- [Documento de origem]:
──────

Senado argentino começa a votar "Lei Bases", prova de fogo ao futuro da economia e da governabilidade de Milei

O Senado argentino começa a votar nesta quarta-feira (12) a chamada "Lei Bases", a primeira do governo Milei, depois de seis meses de mandato. Se a legislação aprovada, será um sinal de que o presidente pode avançar com as reformas, apesar da sua minoria parlamentar. Se rejeitada, o governo enfrentará turbulências econômicas, deverá aumentar o aperto fiscal e pode ter a governabilidade ameaçada.

Márcio Resende, correspondente da RFI em Buenos Aires

A chamada "Lei Bases", um pacote de ferramentas básicas para desregulamentar o Estado e modernizar a economia, é crucial para os delineamentos econômicos, especialmente no seu pacote fiscal associado.

──────

- [Tarefa 1]:
De acordo com a notícia sobre a Lei Bases, depois de quantos meses de mandato o Senado argentino começa a votar essa lei?
- [Tarefa 2]:
Transcreva da notícia sobre a Lei Bases o trecho que vai de "O Senado argentino" até "a governabilidade ameaçada.", inclusive.

- [Conjunto de dados]:
──────

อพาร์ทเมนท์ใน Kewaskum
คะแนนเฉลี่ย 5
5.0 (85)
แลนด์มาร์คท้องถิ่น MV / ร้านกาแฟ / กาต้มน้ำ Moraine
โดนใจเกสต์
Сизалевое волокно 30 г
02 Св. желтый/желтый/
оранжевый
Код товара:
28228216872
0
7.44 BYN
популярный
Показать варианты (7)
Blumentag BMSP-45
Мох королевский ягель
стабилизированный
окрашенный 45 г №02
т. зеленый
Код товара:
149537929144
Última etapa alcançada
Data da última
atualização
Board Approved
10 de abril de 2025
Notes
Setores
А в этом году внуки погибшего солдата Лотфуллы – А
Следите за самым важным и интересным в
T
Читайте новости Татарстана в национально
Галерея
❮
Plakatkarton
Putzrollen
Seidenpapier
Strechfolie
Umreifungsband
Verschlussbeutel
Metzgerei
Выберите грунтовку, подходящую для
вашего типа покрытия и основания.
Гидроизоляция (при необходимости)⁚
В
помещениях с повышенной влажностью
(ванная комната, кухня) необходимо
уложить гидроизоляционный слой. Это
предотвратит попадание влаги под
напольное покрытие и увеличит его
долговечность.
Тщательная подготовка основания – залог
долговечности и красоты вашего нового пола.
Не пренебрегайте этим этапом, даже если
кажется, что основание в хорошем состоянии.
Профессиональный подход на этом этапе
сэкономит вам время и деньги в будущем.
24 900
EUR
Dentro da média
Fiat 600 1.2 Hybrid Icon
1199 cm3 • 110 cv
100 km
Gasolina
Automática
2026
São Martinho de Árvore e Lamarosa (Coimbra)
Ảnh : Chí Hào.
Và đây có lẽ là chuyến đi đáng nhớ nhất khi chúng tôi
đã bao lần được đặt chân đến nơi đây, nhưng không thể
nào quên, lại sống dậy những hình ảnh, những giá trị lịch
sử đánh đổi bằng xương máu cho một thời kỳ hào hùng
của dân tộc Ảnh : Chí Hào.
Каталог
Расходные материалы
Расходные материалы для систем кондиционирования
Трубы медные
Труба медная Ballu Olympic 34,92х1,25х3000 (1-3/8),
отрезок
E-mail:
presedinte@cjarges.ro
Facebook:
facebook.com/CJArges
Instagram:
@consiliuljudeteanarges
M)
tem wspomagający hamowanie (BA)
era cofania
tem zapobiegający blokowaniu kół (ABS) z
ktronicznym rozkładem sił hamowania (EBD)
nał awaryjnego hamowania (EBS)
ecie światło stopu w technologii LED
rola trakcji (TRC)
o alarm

──────

- [Resposta do exercício 1]:
Depois de seis meses de mandato.

- [Resposta do exercício 2]:
O Senado argentino começa a votar nesta quarta-feira (12) a chamada "Lei Bases", a primeira do governo Milei, depois de seis meses de mandato. Se a legislação aprovada, será um sinal de que o presidente pode avançar com as reformas, apesar da sua minoria parlamentar. Se rejeitada, o governo enfrentará turbulências econômicas, deverá aumentar o aperto fiscal e pode ter a governabilidade ameaçada.